By putting the cameras on the headset, Oculus Insight removed the external hardware entirely. Setup no longer involved mounting sensors, the tracked area was not bounded by where the sensors could reach, and room-scale tracking worked out of the box.[5][2] The Quest was the first consumer Oculus headset to ship with built-in 6DOF inside-out tracking, and the Rift S brought the same system to PC-connected VR.[4][5]

Relationship to Guardian

The cameras and the room map that Oculus Insight builds also feed the Guardian boundary system, which lets the user draw a play-space boundary and warns them before they reach the edge of it. Because the headset already tracks its position inside the mapped room, Guardian can tell when the user approaches or crosses the boundary and show a grayscale Passthrough view of the real surroundings from the same cameras.[4] Facebook stated that the camera and Guardian data used for tracking was processed on the device and was not collected or stored by the company.[7]

Accuracy and development

To tune the system, Oculus engineers installed OptiTrack motion-capture cameras, the kind used for visual effects work, in homes and offices and compared the OptiTrack measurements against the Oculus Insight output. From that comparison they refined the computer vision algorithms until tracking was accurate to within a millimeter, enough to register a subtle tilt of the head or a small movement of the hand.[1][2] The team also recorded thousands of hours of video across rooms that varied in lighting, decoration, and size, and built automated systems that replayed that footage to flag any change in tracking performance.[1]
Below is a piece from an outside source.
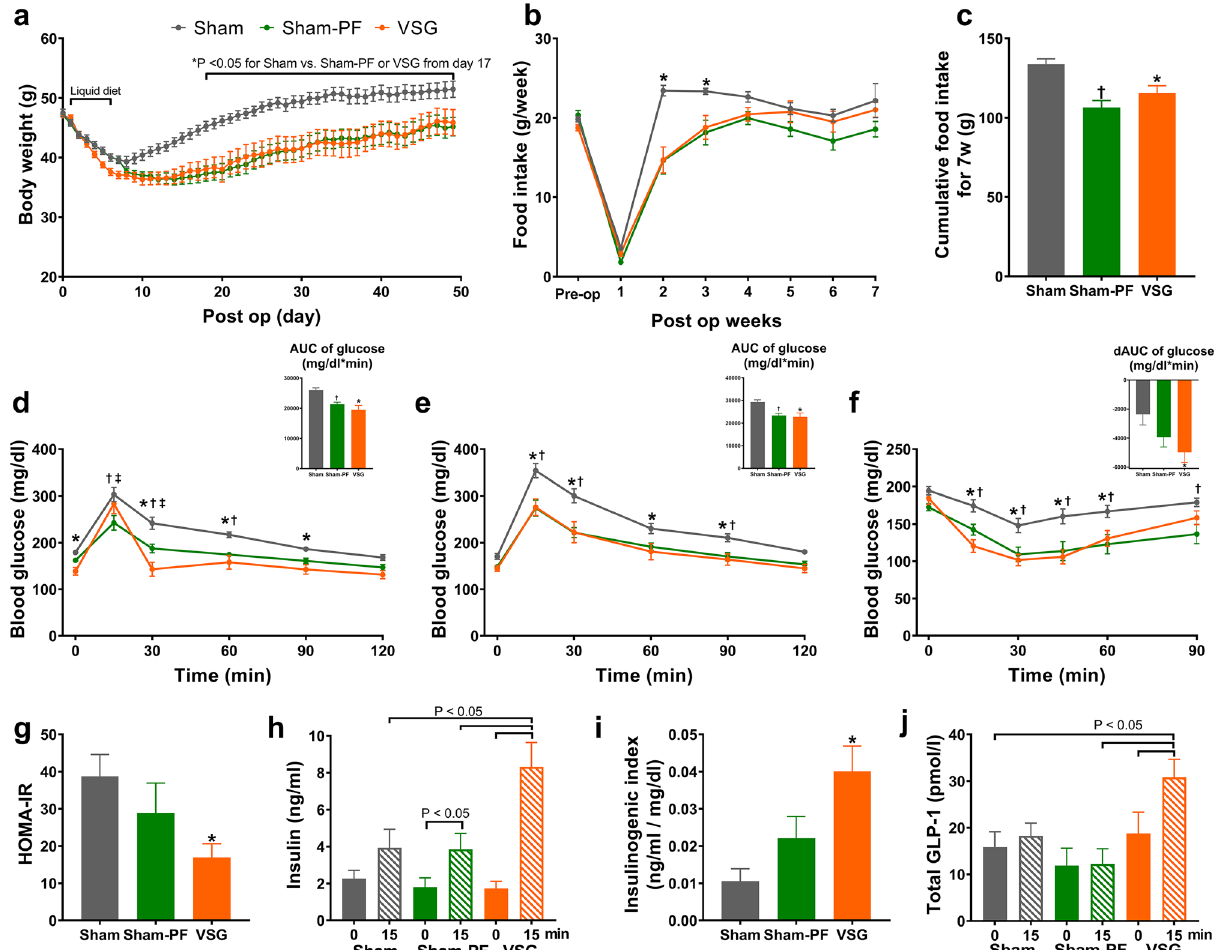
Figure 1. VSG induced sustained weight loss and improved glucose tolerance. ( a ) Body weight, ( b ) weekly food intake and ( c ) cumulative food intake during 7 weeks after surgery. ( d ) Blood glucose levels during the oral glucose tolerance test and the AUC of glucose levels (inset figure). ( e ) Blood glucose levels during the intraperitoneal glucose tolerance test and the AUC of glucose levels (inset figure). ( f ) The blood glucose levels during the insulin tolerance test and the decremental AUC, which is the area under the curve of the glucose levels below the baseline glucose level (inset figure). ( g ) HOMA-IR is defined as fasting glucose level (mg/ dl) × fasting insulin level (μU/ml)/405. ( h ) The plasma insulin levels of fasted and 15 min after the oral glucose challenge. ( i ) Insulinogenic index is the increment of the insulin divided by the increment of the glucose level between fasting and 15 min after the oral glucose challenge. ( j ) The plasma GLP-1 levels of fasted and 15 min after the oral glucose challenge. N = 12 in each group. Comparison: Repeated measured ANOVA with Sidak’s post hoc test. * P < 0.05 for sham versus VSG. Data are mean with SEM. † P < 0.05 for sham versus sham-PF. ‡ P < 0.05 for sham-PF versus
The technology traces back to 13th Lab, a Swedish computer vision company whose SLAM work Facebook acquired in 2014, and to the Santa Cruz standalone prototype shown in 2016. Engineers including Oskar Linde, a co-founder of 13th Lab, and Joel Hesch led the work that became Oculus Insight, developed across teams in Zurich, Menlo Park, and Seattle.[1] Later Meta headsets carried the lineage forward: the Meta Quest line continued to use inside-out tracking, and on the Quest Pro the controllers became self-tracking, each with its own onboard cameras, so they no longer depended on the headset seeing their LEDs.[2]